▶ [Page extract]
+++

Walton student aims to ‘do more’ with homeless non-profit

Walton student homeless non-profit
Walton student Emory Paul (center) delivers daily living supplies to homeless people in Woodruff Park in downtown Atlanta. Photos courtesy of Soul Supplies

During his sophomore year a year ago at Walton High School, Emory Paul was a teenager with a mission to play a role helping homeless people in downtown Atlanta.

He started an organization called Soul Supplies to provide individuals with backpacks of toiletries, hygiene products and other daily living essentials.

Paul and a few others would travel to Woodruff Park and drop off those supplies. Along the way, he said he learned more about those who live on the streets but who remain largely invivisible.

“We want to humanize people,” Paul said. “They become homeless in many ways. Many of them have just fallen on hard times. We shake their hands, ask their names, try to get to know them.”

As a result, he estimates that he and Soul Supplies volunteers have helped more than 150 people, delivering 3,000 items that have been collected through donations, from more than 200 donors thus far.

Soul Supplies
Items collected by Soul Supplies to be distributed in backpacks.

“I’m excited with what we’ve done on a small scale,” Paul said, who got Soul Supplies started through the Giving Point Social Innovators Academy.

As his junior year comes to a close, Paul has been planning the next phase of his project. He just completed paperwork and other tasks to make Soul Supplies a non-profit, enabling it to partner with other organizations and businesses.

“I’ve always had a passion for helping the homeless,” he said. “I want to do more, but I just didn’t know how.”

+++

▶ [Data listing]
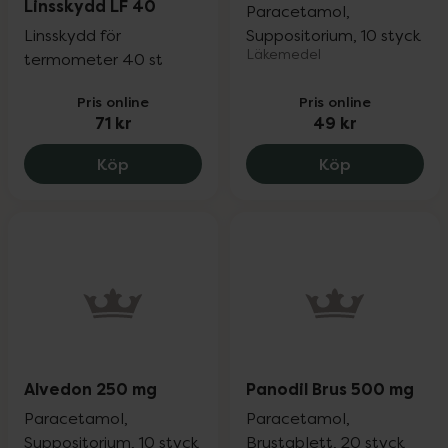
Linsskydd LF 40
Paracetamol,
Linsskydd för
Suppositorium, 10 styck
Läkemedel
termometer 40 st
Pris online
Pris online
71 kr
49 kr
Braun Thermoscan Linsskydd LF 40, 71 k
Alvedon 125
Köp
Köp
Alvedon 250 mg
Panodil Brus 500 mg
Paracetamol,
Paracetamol,
Suppositorium, 10 styck
Brustablett, 20 styck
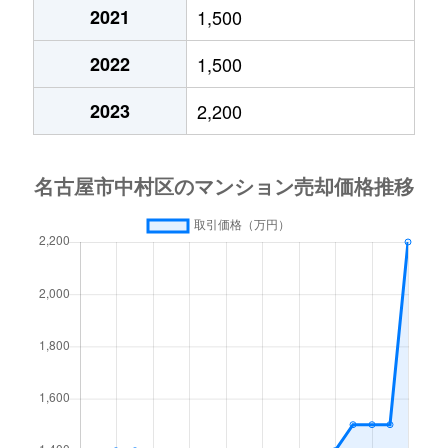
野田町
2,800万円
八田(名古屋市営)
徒
2021
1,500
則武
600万円
太閤通
徒
2022
1,500
則武
550万円
太閤通
徒
2023
2,200
則武
1,300万円
名古屋
徒
則武本通
3,400万円
亀島
徒
畑江通
3,600万円
岩塚
徒
畑江通
3,300万円
烏森
徒
二瀬町
600万円
岩塚
徒
二瀬町
500万円
岩塚
徒
松重町
3,900万円
大須観音
徒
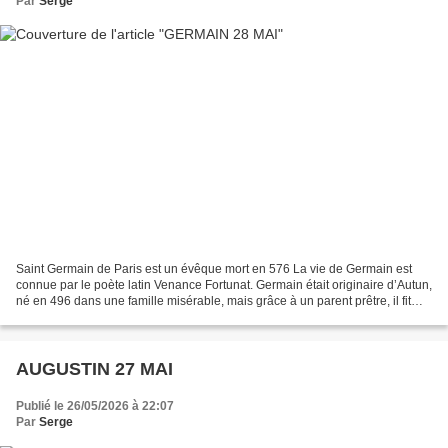
Par
Serge
Saint Germain de Paris est un évêque mort en 576 La vie de Germain est
connue par le poète latin Venance Fortunat. Germain était originaire d’Autun,
né en 496 dans une famille misérable, mais grâce à un parent prêtre, il fit
des études à Avallon et se...
AUGUSTIN 27 MAI
Publié le 26/05/2026 à 22:07
Par
Serge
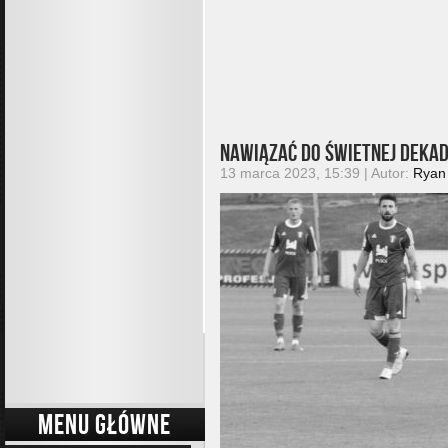
Nawiązać do świetnej deka
13 marca 2023, 15:39 | Autor:
Ryan
MENU GŁÓWNE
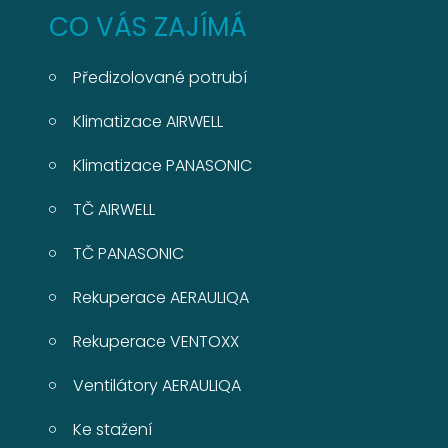
CO VÁS ZAJÍMÁ
Předizolované potrubí
Klimatizace AIRWELL
Klimatizace PANASONIC
TČ AIRWELL
TČ PANASONIC
Rekuperace AERAULIQA
Rekuperace VENTOXX
Ventilátory AERAULIQA
Ke stažení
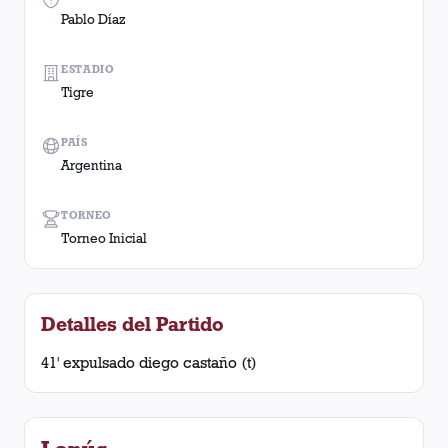
Pablo Díaz
ESTADIO
Tigre
PAÍS
Argentina
TORNEO
Torneo Inicial
Detalles del Partido
41' expulsado diego castaño (t)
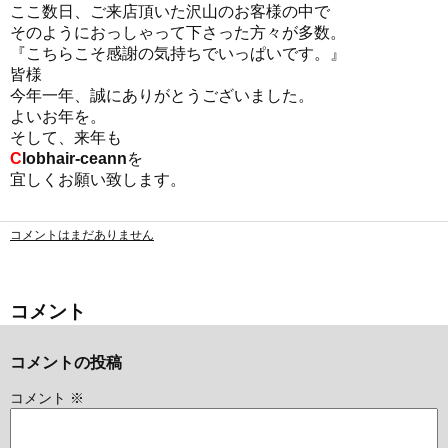
ここ数日、ご来店頂いた沢山のお客様の中で
そのようにおっしゃって下さった方々が多数。
『こちらこそ感謝の気持ちでいっぱいです。』
皆様
今年一年、誠にありがとうございました。
よいお年を。
そして、来年も
C
lobhair-ceann
を
宜しくお願い致します。
コメントはまだありません
コメント
コメントの投稿
コメント
※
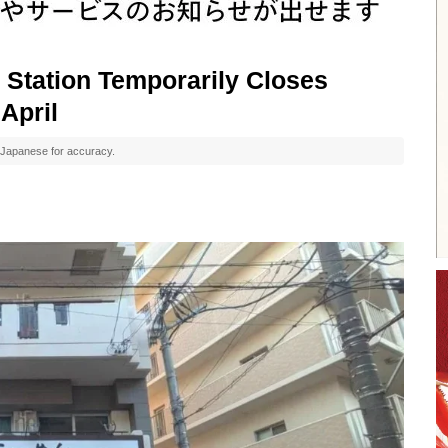
 Station Temporarily Closes
April
al Japanese for accuracy.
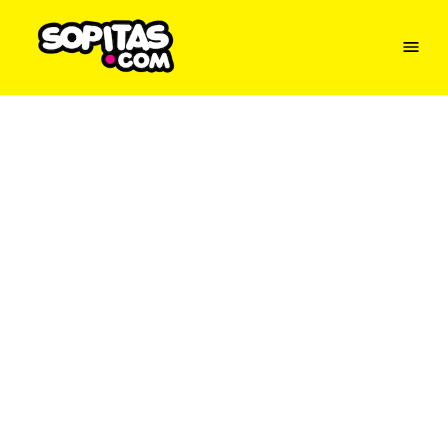
Menu
Sopitas
USA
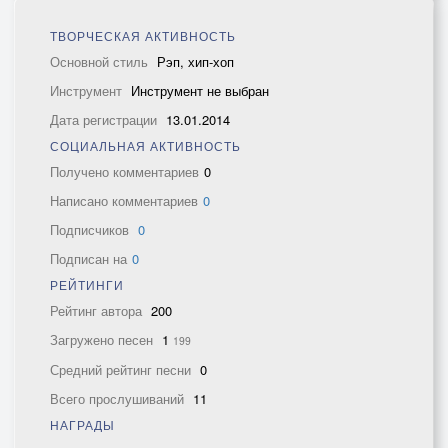
ТВОРЧЕСКАЯ АКТИВНОСТЬ
Основной стиль
Рэп, хип-хоп
Инструмент
Инструмент не выбран
Дата регистрации
13.01.2014
СОЦИАЛЬНАЯ АКТИВНОСТЬ
Получено комментариев
0
Написано комментариев
0
Подписчиков
0
Подписан на
0
РЕЙТИНГИ
Рейтинг автора
200
Загружено песен
1
199
Средний рейтинг песни
0
Всего прослушиваний
11
НАГРАДЫ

+++

▶ [Prompt 1]
In the article about the Walton student's homeless non-profit, through what program did Emory Paul get Soul Supplies started?
▶ [Prompt 2]
Pick up the article about Emory Paul and Soul Supplies after its final sentence and keep writing it.

▶ [Answer area 1]
The Giving Point Social Innovators Academy.

▶ [Answer area 2]
Each backpack is filled with around $40-$50 in supplies—among other things soap, deodorant, brushes, handwipes, socks, lotion, non-perishable snacks, toothbrushes and toothpaste and water bottles.

Before heading to Woodruff Park, Paul said he researched where the need for such provisions would make sense. Some of those he meets do go to shelters on occasion, but the supplies are designed to be used wherever someone may spend time.

Soul Supplies is accepting donations of items for the backpacks—including the backpacks—as well as financial donations.

He said they’ll be glad to pick up items at your curbside, given the Coronavirus social distancing guidelines.

More information on getting involved can be found here, and a temporary PayPal link can be found here while Soul Supplies awaits its business account.

He’s also gotten involved with an organization called Atlanta Survival Program, which is helping provide food supplies for those affected by COVID-19.

Paul said this year he’d like to reach 1,000 people through Soul Supplies. “The sky’s the limit,” he said, because the need remains significant.